Some frontier targets are suitable to drug discovery focused on small molecule ligands whose size and physiochemical properties (“Rule of 5” or “Ro5”) are correlated with oral bioavailability, while other targets require larger and more complex ligands (“Beyond Rule of 5” or “bRo5”) that go beyond most traditional drug discovery platforms in pharmaceutical companies.
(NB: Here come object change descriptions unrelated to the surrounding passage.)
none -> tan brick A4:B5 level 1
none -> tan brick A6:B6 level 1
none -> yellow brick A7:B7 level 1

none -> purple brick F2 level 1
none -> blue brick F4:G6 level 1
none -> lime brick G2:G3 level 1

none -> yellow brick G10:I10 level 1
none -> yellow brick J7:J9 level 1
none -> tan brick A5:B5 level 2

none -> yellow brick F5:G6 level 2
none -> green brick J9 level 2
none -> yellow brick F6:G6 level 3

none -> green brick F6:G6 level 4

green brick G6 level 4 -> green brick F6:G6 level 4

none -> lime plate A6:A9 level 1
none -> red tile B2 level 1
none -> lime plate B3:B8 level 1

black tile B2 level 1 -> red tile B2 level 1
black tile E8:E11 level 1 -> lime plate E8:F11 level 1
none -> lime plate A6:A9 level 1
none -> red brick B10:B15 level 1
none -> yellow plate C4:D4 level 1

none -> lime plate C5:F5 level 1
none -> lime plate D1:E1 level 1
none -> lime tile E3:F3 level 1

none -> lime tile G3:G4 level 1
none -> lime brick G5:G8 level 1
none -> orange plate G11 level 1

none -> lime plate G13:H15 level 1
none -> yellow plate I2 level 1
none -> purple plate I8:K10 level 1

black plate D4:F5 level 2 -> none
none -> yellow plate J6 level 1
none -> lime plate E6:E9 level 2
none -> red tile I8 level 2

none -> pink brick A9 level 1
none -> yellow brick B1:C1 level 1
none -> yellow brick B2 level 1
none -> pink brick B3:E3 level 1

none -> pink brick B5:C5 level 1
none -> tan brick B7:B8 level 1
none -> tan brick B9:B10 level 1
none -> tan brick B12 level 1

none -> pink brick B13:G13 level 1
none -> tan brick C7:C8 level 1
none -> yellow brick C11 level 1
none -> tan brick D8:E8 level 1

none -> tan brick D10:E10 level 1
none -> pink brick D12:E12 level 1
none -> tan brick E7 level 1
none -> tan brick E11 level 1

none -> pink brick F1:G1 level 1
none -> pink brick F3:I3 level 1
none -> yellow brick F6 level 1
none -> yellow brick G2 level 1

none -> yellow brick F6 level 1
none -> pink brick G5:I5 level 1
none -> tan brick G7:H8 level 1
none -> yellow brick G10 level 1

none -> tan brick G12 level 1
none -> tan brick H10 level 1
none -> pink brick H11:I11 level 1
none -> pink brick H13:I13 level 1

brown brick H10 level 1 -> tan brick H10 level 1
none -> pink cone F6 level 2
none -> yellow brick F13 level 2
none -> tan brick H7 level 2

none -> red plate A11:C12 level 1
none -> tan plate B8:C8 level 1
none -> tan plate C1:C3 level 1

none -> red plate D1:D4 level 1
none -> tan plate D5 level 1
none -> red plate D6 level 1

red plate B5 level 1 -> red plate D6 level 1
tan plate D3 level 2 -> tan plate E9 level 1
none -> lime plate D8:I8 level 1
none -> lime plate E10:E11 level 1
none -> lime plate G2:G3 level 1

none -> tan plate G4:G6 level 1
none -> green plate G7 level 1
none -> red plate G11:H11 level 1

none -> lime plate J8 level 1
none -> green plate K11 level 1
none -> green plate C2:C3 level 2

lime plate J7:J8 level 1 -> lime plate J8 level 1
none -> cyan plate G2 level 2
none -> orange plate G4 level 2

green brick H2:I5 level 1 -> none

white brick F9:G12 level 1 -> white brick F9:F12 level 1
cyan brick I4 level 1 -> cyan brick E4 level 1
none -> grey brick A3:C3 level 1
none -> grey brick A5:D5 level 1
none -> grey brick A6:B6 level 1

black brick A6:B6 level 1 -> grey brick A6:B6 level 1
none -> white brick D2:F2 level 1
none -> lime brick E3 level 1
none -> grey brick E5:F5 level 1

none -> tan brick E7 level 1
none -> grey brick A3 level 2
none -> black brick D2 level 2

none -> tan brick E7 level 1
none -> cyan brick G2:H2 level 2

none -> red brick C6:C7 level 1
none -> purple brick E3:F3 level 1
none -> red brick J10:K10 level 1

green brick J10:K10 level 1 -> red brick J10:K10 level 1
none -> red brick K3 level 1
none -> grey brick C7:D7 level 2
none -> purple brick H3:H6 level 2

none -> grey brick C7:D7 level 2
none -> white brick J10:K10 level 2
Many Ro5 targets have been successfully drugged already, and an increasing number of bRo5 targets are emerging that require advanced drug design and synthesis methods. Examples of such targets include multimeric protein complexes with essential protein-protein interfaces that determine functionality. mTORC1 is a very large multimeric protein complex that phosphorylates a variety of critical downstream proteins, including 4EBP1. Thus far Ro5 compounds directed to mTORC1 have proven to be imperfect cancer drugs and none are approved for use. Revolution Medicines has a major commitment to developing bRo5 small molecule drug candidates for targets like 4EBP1/mTORC1.
Aberrant activation of the PI3K-AKT-PTEN-mTOR signaling pathway, which occurs in the majority of cancers, drives the production of cancer-causing proteins.
The mTOR Complex 1 (mTORC1) acts as a central node in the pathway by driving a variety of biological outcomes that promote cancer, including stimulating translation of key oncogenes. When mTORC1 signaling is triggered in cancer cells, it causes phosphorylation and inactivation of the translation inhibitor 4EBP1. Since 4EBP1 is a tumor suppressor, its inactivation by phosphorylation is believed to be an oncogenic contributor. Understanding this pathway leads to the hypothesis that preservation of 4EBP1 tumor suppressor activity should confer significant therapeutic value in specific cancer contexts. Our goal is to develop new compounds that effectively prevent phosphorylation of 4EBP1—and thereby preserve its activity as a tumor suppressor—even when the mTORC1 pathway is activated.
The natural product rapamycin partially inhibits mTORC1 activity, and derivatives of rapamycin (rapalogs) are used to treat some forms of cancer, including breast cancer and renal cell carcinoma. Unfortunately, rapamycin and other known rapalogs do not potently and consistently inhibit mTORC1-mediated phosphorylation of 4EBP1 in cancer cells. In addition, rapamycin and rapalogs have clinical toxicities that may prevent them being administered to patients at doses required to effectively reactivate 4EBP1. Alternative efforts by the drug discovery field to develop active site inhibitors of the mTOR kinase have failed to achieve the goal of preserving 4EBP1 tumor suppressor function in patients due to a poor tolerability profile, which may be attributable at least in part due to concurrent inhibition of the mTORC2 complex (which is also sensitive to rapalogs).
Through its proprietary synthetic chemistry platform, Revolution Medicines is developing a novel class of bRo5 inhibitors that preserve the tumor suppressor function of 4EBP1 by thoroughly yet selectively inhibiting mTORC1 and minimizing or entirely avoiding inhibition of mTORC2 and other cellular enzymes. We hypothesize that by avoiding off-target effects, our proprietary inhibitors will be uniquely suitable for administration to cancer patients at doses that reactivate the tumor suppressor effects of 4EBP1.
We have developed a collection of potent and highly selective drug leads targeting 4EBP1/mTORC1. These compounds are currently undergoing preclinical testing to guide late-stage optimization as needed in order to identify a development candidate that can be brought forward for clinical trials.